Elle s’enquit d’abord de l’histoire et des caractéristiques du miracle, pour constater qu’il n’y avait rien de particulier, hormis ces appendices de volatile. Elle n’aimait pas les ailes dans le poulet et l’apparente absence de doigt divin ramenait cette curiosité au niveau de la monstruosité. Pas sotte, elle se disait que si un dieu existait, il aurait choisi n’importe qui d’autre que cet imbécile comme père : le casting était nul. En plus, le Tout-Puissant aurait travaillé le produit, avec de belles plumes blanches, pas cette couleur grisâtre de pigeonnier. Une photo soumise à LIA avait apporté la vérité : pigeon biset (Columba livia). Elle ne remarqua pas la faiblesse de son raisonnement, car parmi Ses créations, beaucoup se montraient foireuses. C’était secondaire.
L’Ange n’était pas non plus d’une blancheur et d’un blondinet absolus, un peu mélangé, quoi. Malgré son dégout, elle comprit vite qu’il fallait transformer ces défauts en signes providentiels. La première chose à obtenir était la notoriété. Il fallait qu’on parle du surnaturel. Il fallait aussi monter un message un peu plus élaboré qu’un mouton à cinq pattes ou qu’un gamin avec des ailes. Le nom de l’archange la surprit, car elle dénotait une prise de conscience du père, donc méfiance ! L’imbécile n’était peut-être pas aussi sot qu’il le paraissait. Même si le mener par le bout de sa queue paraissait évident, il fallait lui laisser l’impression de maitriser, les hommes en ont besoin, et ça ne coute rien de leur laisser le croire. Pour le préparer à la discussion, elle le calma à nouveau, ce qui ouvrit légèrement plus l’esprit du père, par un système de vases communicants bien maitrisé par la gent féminine.

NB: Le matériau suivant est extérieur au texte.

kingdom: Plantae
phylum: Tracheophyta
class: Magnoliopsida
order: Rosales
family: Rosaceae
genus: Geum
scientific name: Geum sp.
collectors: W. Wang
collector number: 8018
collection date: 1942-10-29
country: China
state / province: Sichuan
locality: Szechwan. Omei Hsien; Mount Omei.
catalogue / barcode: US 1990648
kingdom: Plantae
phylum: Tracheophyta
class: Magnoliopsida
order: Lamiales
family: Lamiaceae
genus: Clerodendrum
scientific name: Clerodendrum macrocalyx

Elle se proposa pour lancer l’affaire. Le père, trop heureux de se trouver déchargé de la stratégie, de la tactique et du saint-frusquin acquiesça, espérant payer la bienfaitrice uniquement par ses ardeurs, dont elle avait apprécié la grande valeur par des cris très expressifs.
C’est ainsi que le lendemain, sur Toctoc, la vidéo d’Uriel déployant ses ailes fit cinq mille vues, avant d’en faire cent mille le jour suivant. La rumeur se répandit que Dieu, devant les désastres, dont, finalement, il était un peu responsable, avait envoyé un Ange. Tel notre Présidente-À-Vie, il allait tout résoudre. Matou, très subtilement, avait bien caché la véritable identité et la localisation de l’Envoyé, mais multiplié les preuves que ce n’était ni un fake, ni la génération d’une quelconque imagination artificielle. Elle avait sollicité LIA pour finaliser sa communication. Cette frustration publique d’inaccessibilité parcourut le Monde, renforça les interrogations, satura les médias et fit entrer en convulsion tous les gourous religieux, effrayés d’avoir, pour la première fois depuis la création de l’Univers selon leur cosmogonie, à rendre des comptes à une entité qu’ils manipulaient si facilement en y croyant à peine.